Haruki Murakami und ich

haruki_murakamiGroßes hatte ich erwartet von dem allseits hochverehrten Haruki Murakami: eine radikale, skandalträchtige Prosa, tiefschürfende Erkenntnisse, vielleicht sogar eine Erleuchtung. Was ich fand, war die Stimme eines einsamen Mannes, der immer wieder aufs Neue den bittersüßen Schmerz seiner Adoleszenz heraufbeschwört.

Das ist nicht unsympathisch und hat eine gewisse Anziehung, wirkt durch die Wiederholung der immer gleichen Motive (einsame Männer, Drinks, Musik und mysteriöse Frauen) jedoch schnell abgegriffen. Doch jeder Autor hat ja so sein Lebensthema und es muss schließlich auch jemanden geben, der sich der latenten Verzweiflung trauriger Männer widmet. Vielleicht habe ich aber auch rein zufällig, zwei Bücher gewählt, die sich in ihrer Thematik so sehr ähneln.

Ich las Marukamis Roman Südlich der Grenze, westlich der Sonne, der seinerzeit unter dem Titel Gefährliche Geliebte (2000) das Literarische Quartett um Marcel Reich-Ranicki gespalten haben soll, und anschließend den Erzählband Von Männern, die keine Frauen haben (2014). Nach allem was ich gehört hatte, konnte ich daran jedoch weder etwas Anstößiges noch etwas Weltbewegendes entdecken. Dafür eine surreale Doppelbödigkeit, der man sich nur schwer entziehen kann.

Südlich der Grenze, westlich der Sonne (1992 / 2013)

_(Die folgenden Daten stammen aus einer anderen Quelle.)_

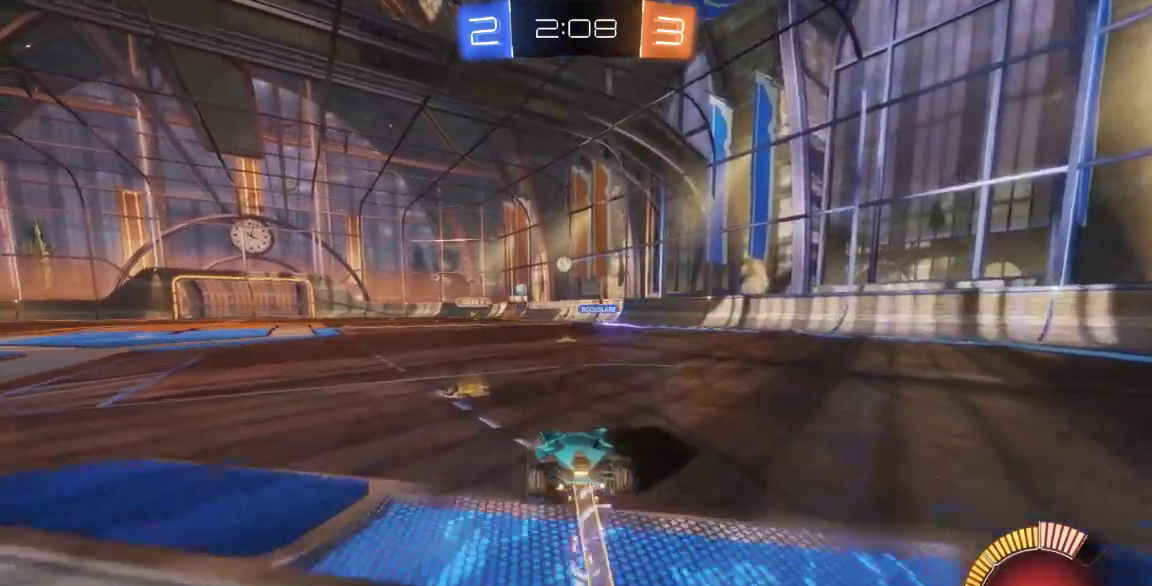
{"dt_ms": 500, "buttons": [], "left_stick": "center", "right_stick": "center", "button_events": [[83, "B", "up"]]}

Hajime hat alles, was sich ein Mann nur wünschen kann: Nach Jahren des traurigen Junggesellendaseins ist er mit Ende Dreißig glücklich verheiratet, hat einen großzügigen Schwiegervater, zwei reizende Kinder und zwei gut laufende Jazzbars. Dennoch gerät seine Welt aus den Fugen, als eines Abends Shimamoto, eine Freundin aus Kindertagen, in seiner Bar auftaucht.

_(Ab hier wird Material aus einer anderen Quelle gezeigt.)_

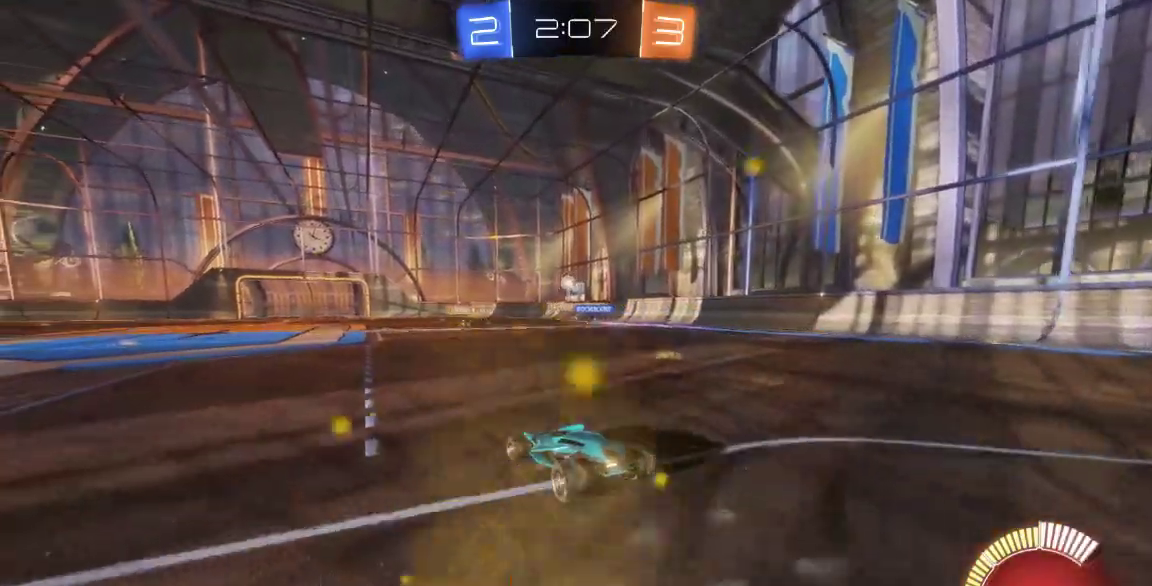
{"dt_ms": 500, "buttons": [], "left_stick": "center", "right_stick": "center", "button_events": []}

Shimamoto und Hajime verband in der Schule eine unschuldige, vorpubertäre Freundschaft, die darin bestand, mit ihrem geteilten Einzelkind-Schicksal zu hadern und die schwermütigen Schallplatten der Eltern zu hören. Ein bisschen war Hajime auch in Shimamoto verliebt, so wie man mit 12 eben verliebt ist.  Und wie es mit 12 eben auch ist, verloren sie sich schließlich aus den Augen. Trotzdem hat Hajime Shimamoto nie vergessen können, dieses hübsche, unsichere Mädchen, das wegen einer angeborenen körperlichen Beeinträchtigung nie so sein konnte wie die anderen.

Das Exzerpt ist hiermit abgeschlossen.